We always like to hear from the commissioners, health care professionals, policy makers and others who make use of our information and materials. So if you love the newsletter, value our webinars or have thoughts on what we could do next to make a difference, do let us know by email or on twitter. The Green Paper and the PCNs give us opportunities which we must all engage with, because none of us can make the changes we need by ourselves.
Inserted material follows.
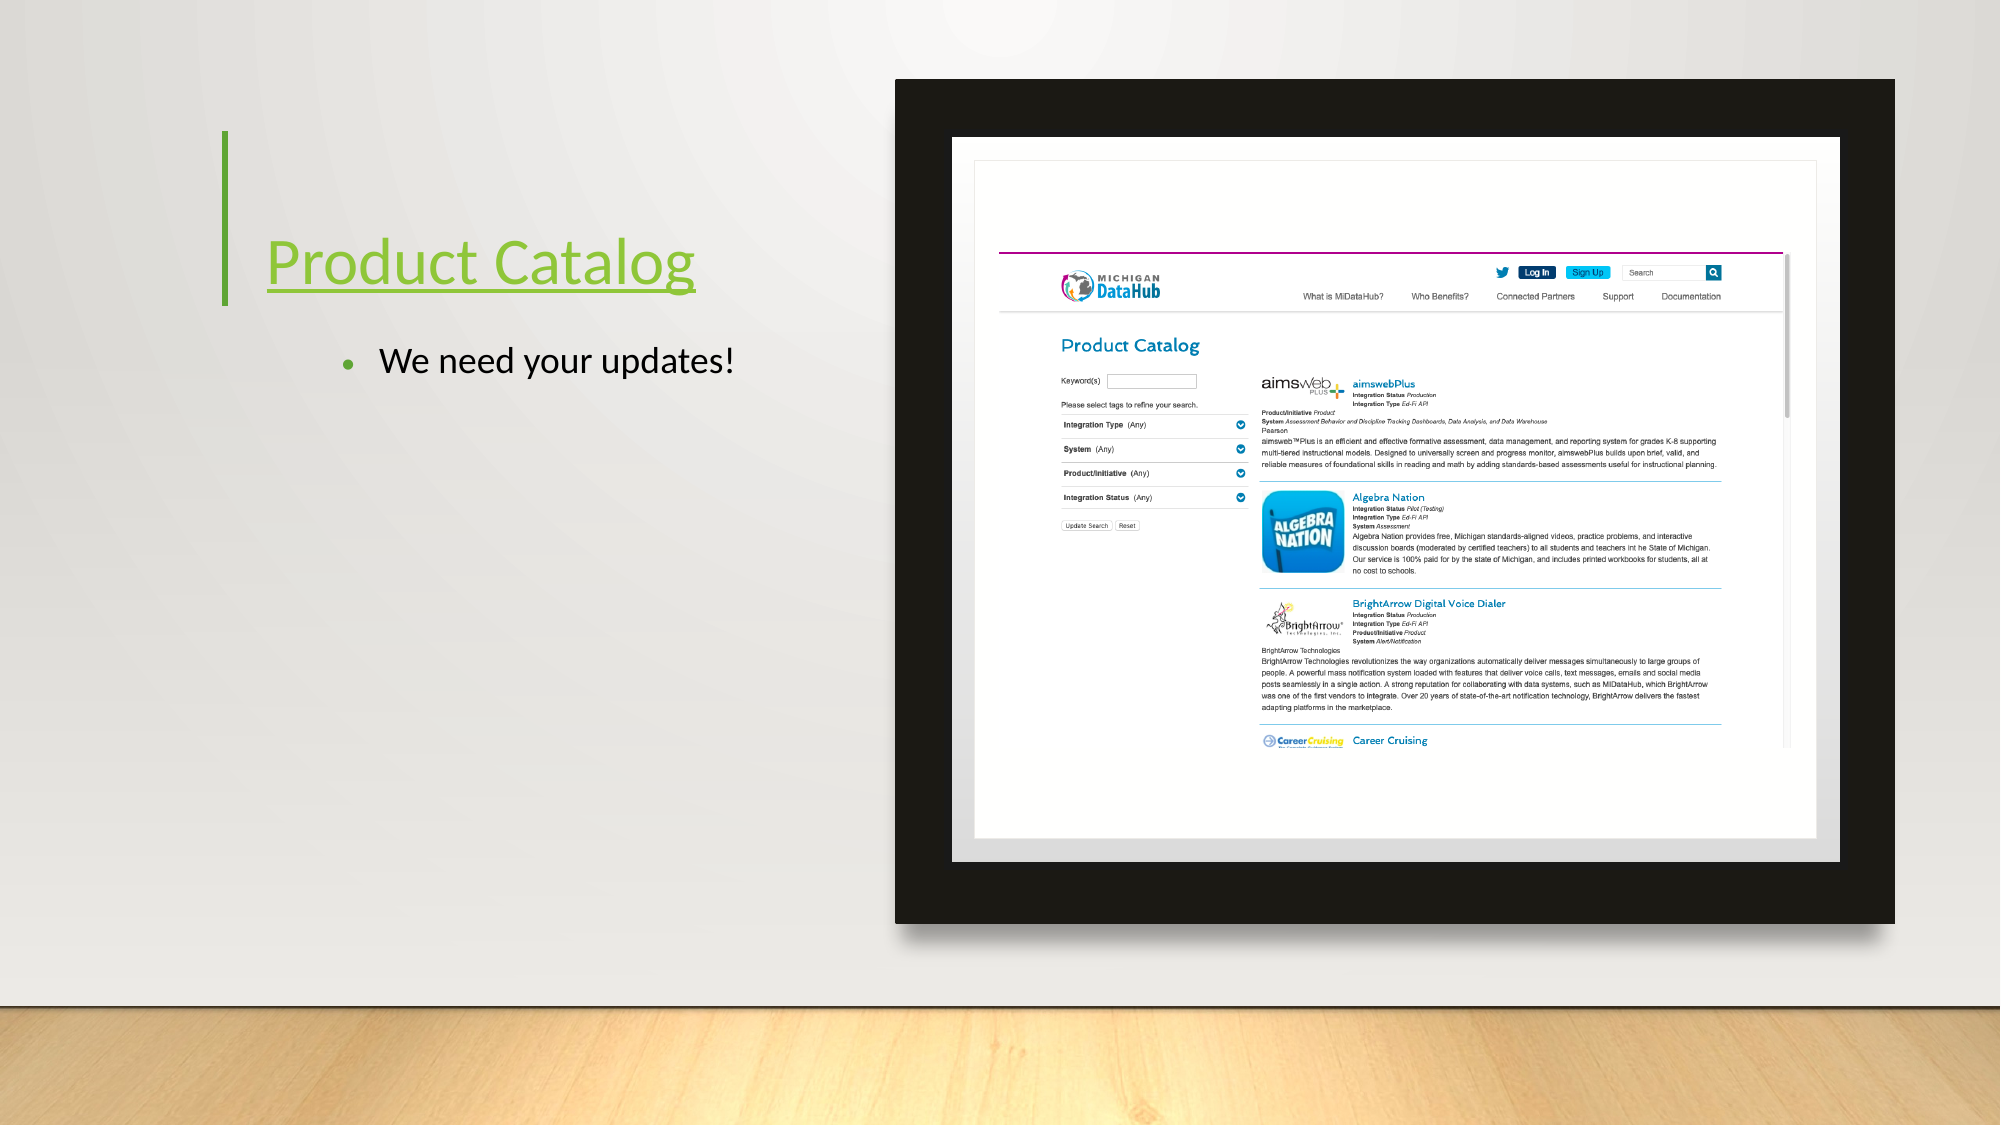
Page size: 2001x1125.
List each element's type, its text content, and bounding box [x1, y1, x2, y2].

Rheumatoid Arthritis (RA) is very much on my mind as I write this during RA Awareness Week. Yesterday I attended a roundtable discussing the NHS Long Term Plan (LTP) and RA. Rheumatology doesn’t get a specific mention in the plan, but there is plenty of content on related issues. There is mention of chronic pain, for instance, which is very relevant to ARMA and to RA. Access to integrated pain services is something ARMA members have identified as a priority following the publication of our mental health report last month, and by the time this is published I will have presented at a meeting of the Chronic Pain Policy Coalition.

MSK gets a number of mentions in the Long Term Plan but it’s easy to get the impression that this is all about osteoarthritis. ARMA is very clear that rheumatology is part of MSK, and just as important a part of our work as orthopaedics. I am part of an advisory group for the NHSE review of elective care access standards (waiting times in plain English) and I know that this is a vital issue for rheumatology. There are delays in patients recognising that their symptoms might be serious, and often further delays in GPs making a referral to rheumatology so, once referred, it’s vital that there isn’t a long wait to see a rheumatologist. But the roundtable heard that only 32% of RA patients are seen in a time recommended by NICE and almost 10% wait longer than the general waiting time target of 18 weeks.

The roundtable heard that three things impact on remission rates for RA and one of them is rapid access to specialist assessment.  Another is starting therapies quickly. The Long Term Plan talks about reducing delays in access to evidence based treatment. The example it gives is joint replacement surgery, but access to biologics in RA is another excellent example.

The final factor increasing chances of remission is a person centred holistic approach to care. The roundtable heard about unmet needs of RA patients, including pain, anxiety and depression. ARMA’s roundtable report on mental health and MSK has been well received in both MSK and mental health sectors. It’s very relevant to RA patients, and we will be pursuing the recommendations over the coming months.

After the meeting I was asked what would help rheumatology get the best out of the Long Term Plan. Part of my answer was that it needs to be clearly part of MSK, which is included in the plan. Which is why ARMA’s core offer for local NHS Plans includes rheumatology. Let’s be clear, no CCG, STP or ICS can say it is delivering good MSK services if it hasn’t included rheumatology, pain and mental health in their plans.